Vous venez d’achever la rédaction d’un ouvrage sur le net-profiling. Qui sont les cybercriminels ?
Ce sont surtout des jeunes qui s’intéressent aux nouvelles technologies de l’informatique et d’Internet. Ils vivent au cœur du monde d’aujourd’hui où l’on ne peut plus se passer des ordinateurs, des smartphones ou des tablettes. Au niveau psychologique, ils font preuve d’un esprit très analytique. A côté de cela, il y a une grande variété de profils de cybercriminels : du jeune qui veut simplement réaliser un exploit jusqu’au vrai bandit qui travaille pour des réseaux malveillants nationaux et internationaux. On peut essayer de dresser une catégorisation des profils psychologiques mais la réalité prouve qu’il n’y a que des exceptions.
Y a-t-il des ressemblances entre les comportements dans les mondes réel et virtuel ?
Plus exactement, il y a des comportements et des attitudes similaires entre les criminels et les cybercriminels mais ils n’appréhendent pas du tout la même façon de se déplacer car le anotion spatiale est différente entre les deux profils. De même que le corps humain ne ment jamais (en d’autres termes, il trahit nos émotions ou sentiments), on arrive à déceler des attitudes qu’il convient d’analyser même s’il s’agit d’une cyberattitude. On arrive ainsi à déterminer si l’on a affaire à une ‘‘petite main’’, un maillon important, un jeune qui veut faire un exploit ou un jeune qui en a commis un sans le faire exprès.

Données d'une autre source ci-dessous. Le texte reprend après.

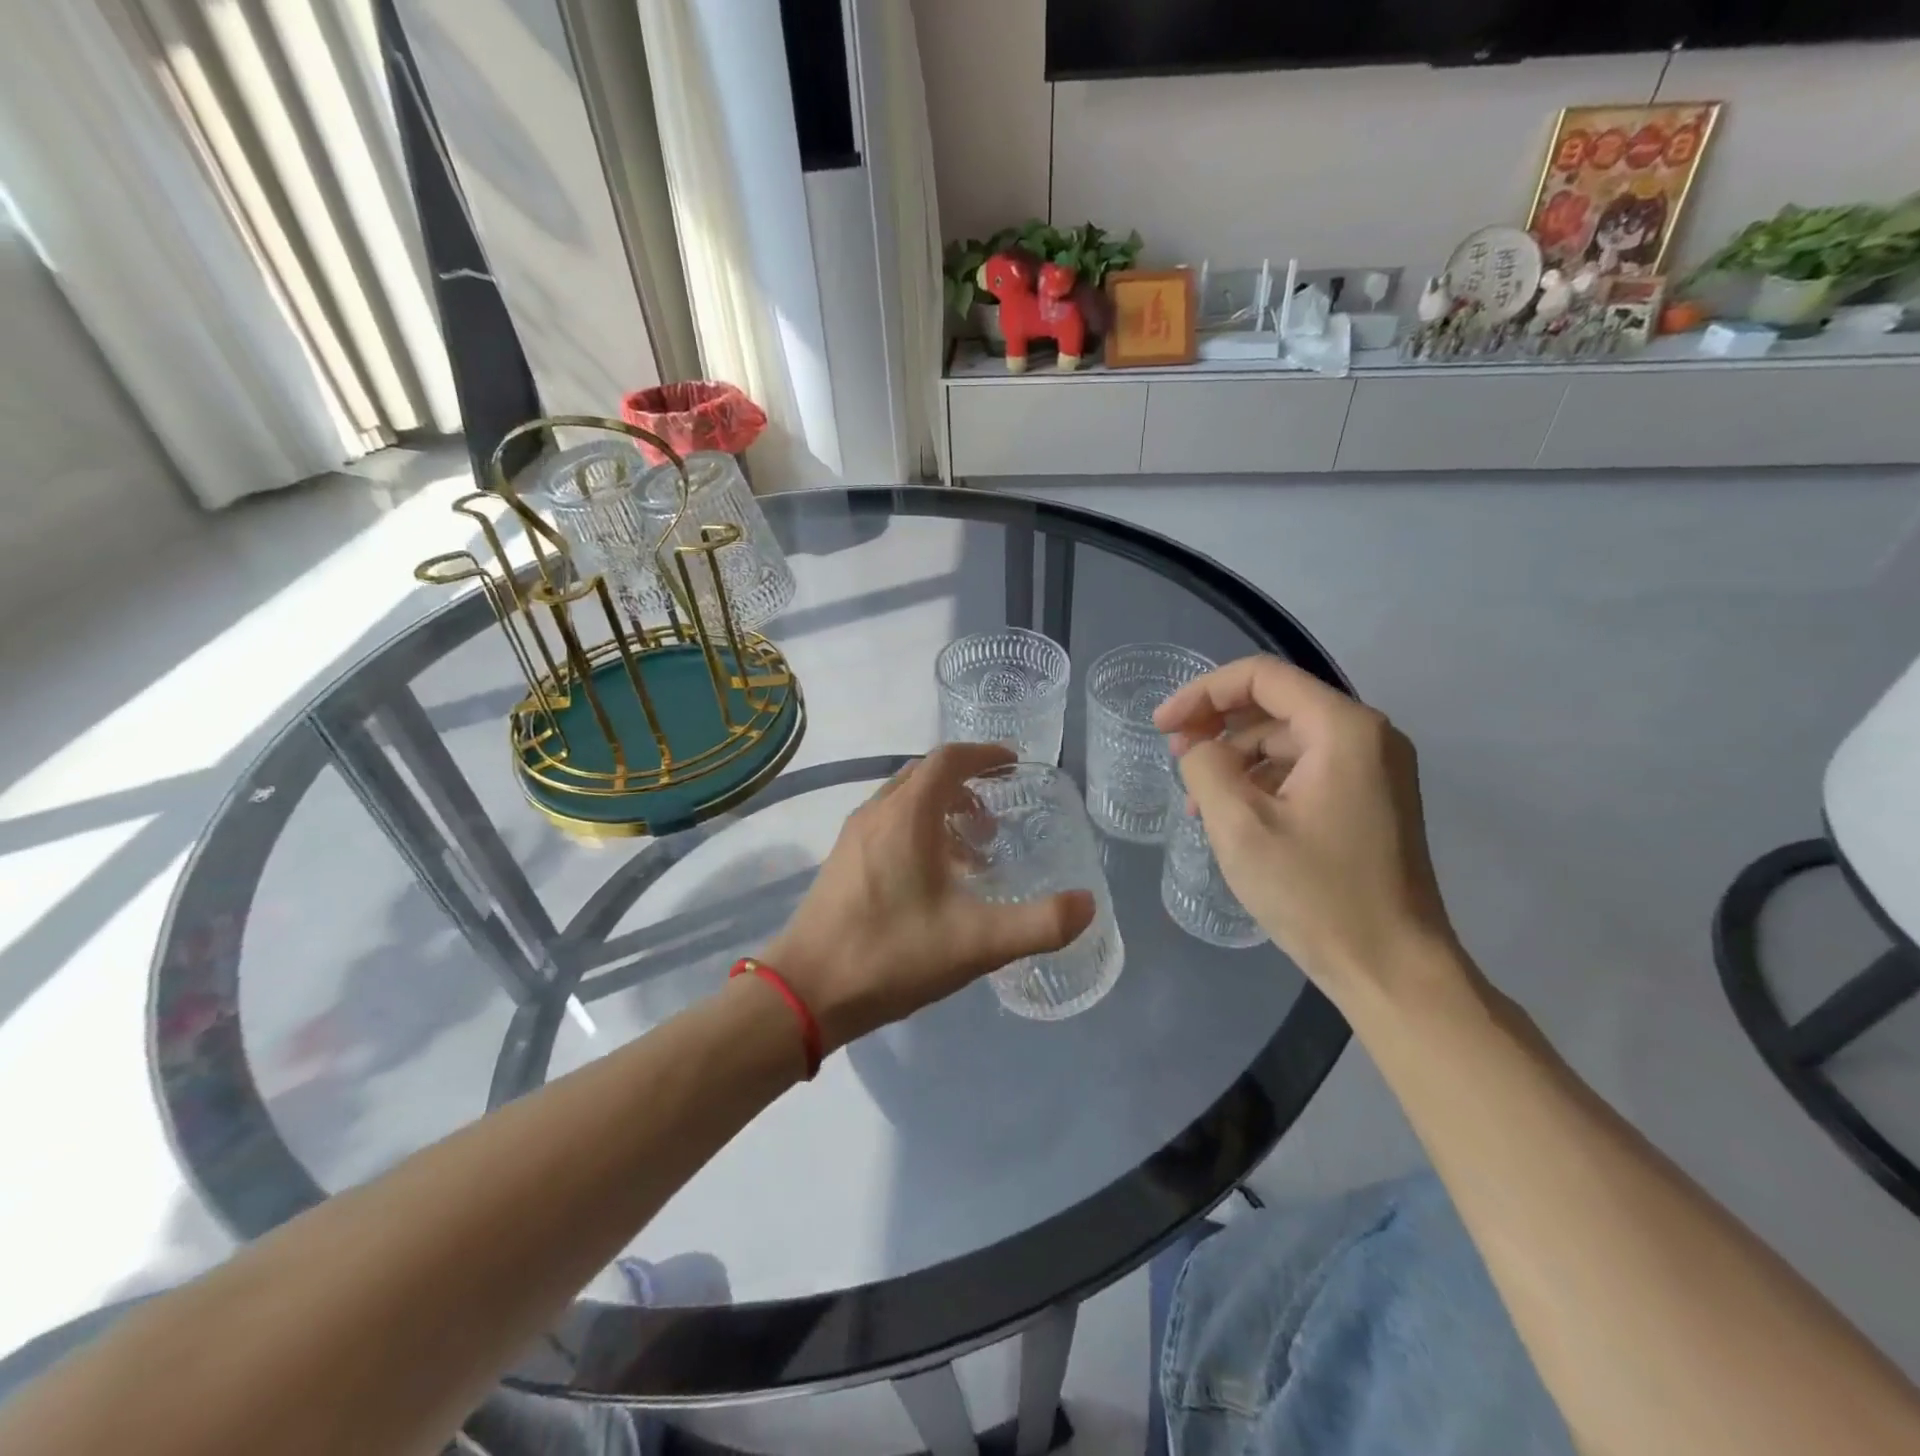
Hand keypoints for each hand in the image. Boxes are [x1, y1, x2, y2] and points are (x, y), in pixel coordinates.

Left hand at [765, 744, 1095, 1052]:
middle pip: (925, 776)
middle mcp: (877, 812)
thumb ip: (1039, 924)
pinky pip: (887, 825)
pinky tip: (932, 882)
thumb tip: (1087, 904)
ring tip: (971, 855)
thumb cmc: (891, 954)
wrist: (804, 993)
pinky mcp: (841, 862)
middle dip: (966, 786)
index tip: (1013, 765)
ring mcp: (853, 837)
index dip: (984, 754)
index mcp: (907, 815)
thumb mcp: (976, 943)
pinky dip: (918, 832)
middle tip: (996, 821)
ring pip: (904, 802)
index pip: (948, 759)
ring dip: (941, 811)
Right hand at [1154, 656, 1461, 1007]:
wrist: (1394, 971)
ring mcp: (1375, 770)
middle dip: (1217, 724)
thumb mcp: (1240, 827)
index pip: (1262, 677)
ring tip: (1196, 799)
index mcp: (1344, 729)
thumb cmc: (1316, 895)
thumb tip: (1201, 749)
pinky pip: (1306, 770)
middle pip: (1276, 704)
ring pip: (1288, 740)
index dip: (1202, 692)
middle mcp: (1368, 737)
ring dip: (1236, 759)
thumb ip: (1206, 768)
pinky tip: (1233, 815)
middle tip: (1173, 756)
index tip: (1161, 725)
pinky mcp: (1372, 801)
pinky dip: (1263, 782)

Comment dresser des profils alors que les personnes se cachent derrière leur écran ?
Clics, commentaires, actions… toute action sur le réseau laisse des traces. Tout l’art consiste d’abord à analyser ces traces avant de voir ce qu’elles peuvent révéler. Les petits délinquants vont faire des coups ponctuels. D’autres vont jusqu’à monter de faux sites Web. D’autres encore se spécialisent dans l’escroquerie de certaines communautés.
Travaillez-vous avec des informaticiens ?
Non, pas pour l’instant. Mais j’ai des échanges avec certains d’entre eux eux.
Sur quels types d’affaire avez-vous travaillé ?
Pour des entreprises qui ont perdu des marchés, des actifs en propriété intellectuelle en phase de R&D. On a trop tendance à croire que seules les entreprises du CAC 40 sont victimes de la cybercriminalité. Mais j’ai travaillé pour une société de services de 25 salariés qui réalise ses affaires au plan régional région. Cette entreprise, qui avait été infiltrée, avait perdu 40% de son chiffre d’affaires. J’ai enquêté, trouvé des preuves. Derrière l’infiltration, il y avait des réseaux malveillants nationaux et internationaux…
Pourquoi la cybercriminalité augmente-t-elle ?
Face aux agressions, on a toujours rajouté des moyens techniques. Or, en répondant à la technique par la technique, on n’est pas dans la pro-activité. On subit. On se rend compte que ce n’est pas un moyen qui attaque mais un être humain. Certes, les pirates mettent en place les moyens nécessaires pour atteindre leurs objectifs. C’est avec leur cerveau ou même un réseau de cerveaux qu’ils attaquent.
En matière de comportement, quelle différence y a-t-il entre les mondes réels et virtuels ?
La grande différence, c’est la notion spatiale. Dans le monde réel, un individu qui veut tuer sa belle-mère située à 100 km va passer des heures à faire ses repérages, trouver un mode operandi… le tout physiquement. Entre l’idée et le passage à l’acte, il y a toute une graduation. De son côté, le cybercriminel a tous ses outils de malveillance sous la main. Notamment, il va utiliser un avatar. Or cette ‘‘avatarisation’’ modifie le comportement du délinquant. Tout d’abord, il va se composer une image assez flatteuse lui-même. Ensuite, avec cette image, il peut agir instantanément et plus librement que dans le réel. Derrière l’écran, tout lui est permis. Mais dès lors qu’il vit au travers de son ou de ses avatars pour agir, il y a une déviance entre l’inconscient et le subconscient. Le cybercriminel en tire alors une certaine jouissance. Le problème, c’est que ses cyberactes ne sont pas mesurés. En revanche, ses actes peuvent avoir des conséquences désastreuses dans le monde réel, sur des personnes réelles : les salariés de l’entreprise attaquée, ses fournisseurs… Les actes avatarisés qui causent du tort à des personnes réelles, connaissent une inflation bien plus importante que dans le réel. En général, les victimes sont très stupéfaites surprises par l’ampleur de cette violence de ces attaques. C’est d’ailleurs le sujet de mes prochaines recherche.